Hitters also had the option during their Derby swings to call a timeout. Each time the right-handed hitting Mancini did, a ball boy/girl would bring him a towel and an energy drink. On the mound, Ristano would use the pause to take everything in.
“You take those 30 seconds and get a panorama view of what 50,000 people looking at you look like,” Ristano said. “I just tried to enjoy it.”
Mancini crushed 59 total home runs across his three rounds. He advanced to the finals, where he lost (23-22) to New York Mets first baseman Pete Alonso, who repeated as Derby champion. Ristano admitted it was tough being a life-long Yankees fan to lose to a Met, but that’s when any hard feelings about anything just kind of melted. Just as he’d done with Manning and Ortiz and Manny Machado, a former Mancini teammate, and San Diego shortstop Fernando Tatis Jr., Ristano shared a fist-bump and a laugh with Alonso.
All of it caught him off guard — in the best of ways. For guys who are in a different stratosphere, athletically and financially, they seemed like a bunch of good dudes.
For a night, Ristano was one of them.
“I couldn’t believe the ease with which we communicated with everyone and how willing they were to be regular guys,” Ristano said. “Everybody went above and beyond to make me feel welcome in a club that I’m not part of 364 days a year (but) when you’re on the field, you’re like, ‘Wow, I feel a part of this show.’”
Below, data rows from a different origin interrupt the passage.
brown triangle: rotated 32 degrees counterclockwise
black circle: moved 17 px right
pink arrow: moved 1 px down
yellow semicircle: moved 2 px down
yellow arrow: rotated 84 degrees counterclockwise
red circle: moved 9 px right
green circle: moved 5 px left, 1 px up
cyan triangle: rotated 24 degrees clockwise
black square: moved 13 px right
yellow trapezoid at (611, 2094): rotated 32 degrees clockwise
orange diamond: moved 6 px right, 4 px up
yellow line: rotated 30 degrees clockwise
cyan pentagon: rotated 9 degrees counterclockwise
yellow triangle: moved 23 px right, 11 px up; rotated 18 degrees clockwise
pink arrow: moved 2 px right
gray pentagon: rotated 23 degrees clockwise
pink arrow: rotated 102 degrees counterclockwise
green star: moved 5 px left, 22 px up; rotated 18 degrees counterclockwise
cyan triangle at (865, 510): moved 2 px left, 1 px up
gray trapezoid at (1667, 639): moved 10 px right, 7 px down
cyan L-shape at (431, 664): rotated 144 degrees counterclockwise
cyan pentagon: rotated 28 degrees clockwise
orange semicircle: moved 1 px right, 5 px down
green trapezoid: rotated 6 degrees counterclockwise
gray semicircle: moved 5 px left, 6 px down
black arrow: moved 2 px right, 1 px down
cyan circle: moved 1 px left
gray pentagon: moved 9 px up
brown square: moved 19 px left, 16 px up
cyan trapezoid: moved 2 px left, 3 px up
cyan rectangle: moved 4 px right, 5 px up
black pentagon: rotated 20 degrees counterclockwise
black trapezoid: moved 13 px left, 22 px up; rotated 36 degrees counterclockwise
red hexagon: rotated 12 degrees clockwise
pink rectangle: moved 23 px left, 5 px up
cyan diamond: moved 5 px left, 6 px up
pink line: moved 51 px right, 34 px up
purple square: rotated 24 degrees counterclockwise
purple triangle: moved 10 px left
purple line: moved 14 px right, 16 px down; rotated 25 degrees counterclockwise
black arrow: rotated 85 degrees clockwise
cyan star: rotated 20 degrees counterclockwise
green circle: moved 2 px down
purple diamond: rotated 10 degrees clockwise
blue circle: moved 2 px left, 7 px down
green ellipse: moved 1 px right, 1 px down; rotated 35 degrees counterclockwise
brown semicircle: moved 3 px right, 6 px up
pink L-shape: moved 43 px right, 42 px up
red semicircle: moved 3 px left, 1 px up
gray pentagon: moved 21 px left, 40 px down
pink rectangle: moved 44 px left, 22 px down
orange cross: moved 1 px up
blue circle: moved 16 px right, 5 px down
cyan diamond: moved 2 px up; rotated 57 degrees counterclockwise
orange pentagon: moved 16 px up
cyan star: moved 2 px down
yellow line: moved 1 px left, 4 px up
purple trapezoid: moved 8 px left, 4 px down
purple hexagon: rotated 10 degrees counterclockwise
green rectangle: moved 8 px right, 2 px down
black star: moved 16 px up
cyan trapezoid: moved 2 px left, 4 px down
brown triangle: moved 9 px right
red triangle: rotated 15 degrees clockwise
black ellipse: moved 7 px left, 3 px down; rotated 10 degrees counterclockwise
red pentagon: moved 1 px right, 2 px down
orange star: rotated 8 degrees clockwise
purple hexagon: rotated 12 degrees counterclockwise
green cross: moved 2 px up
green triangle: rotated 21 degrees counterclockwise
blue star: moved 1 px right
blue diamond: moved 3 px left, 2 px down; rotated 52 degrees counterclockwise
As for Mancini, Ristano lost track of how many times he offered the kid a hug for making it all happen, for allowing the old college pitching coach into his world.
Afterward, the two even appeared together at a post-Derby news conference.
“It was fun to be back with Coach Ristano,” Mancini said. “We had a great time out there.”
Both used the word surreal to describe the shared experience. Ristano hauled home a couple Derby baseballs with a lot of autographs over them to remember the night. He'll replay and relive all those moments on an internal highlight loop forever. All of it thanks to Mancini.
“He’s just a special dude,” Ristano said. “I wish I could find a word that would explain what those 24 hours meant to me.”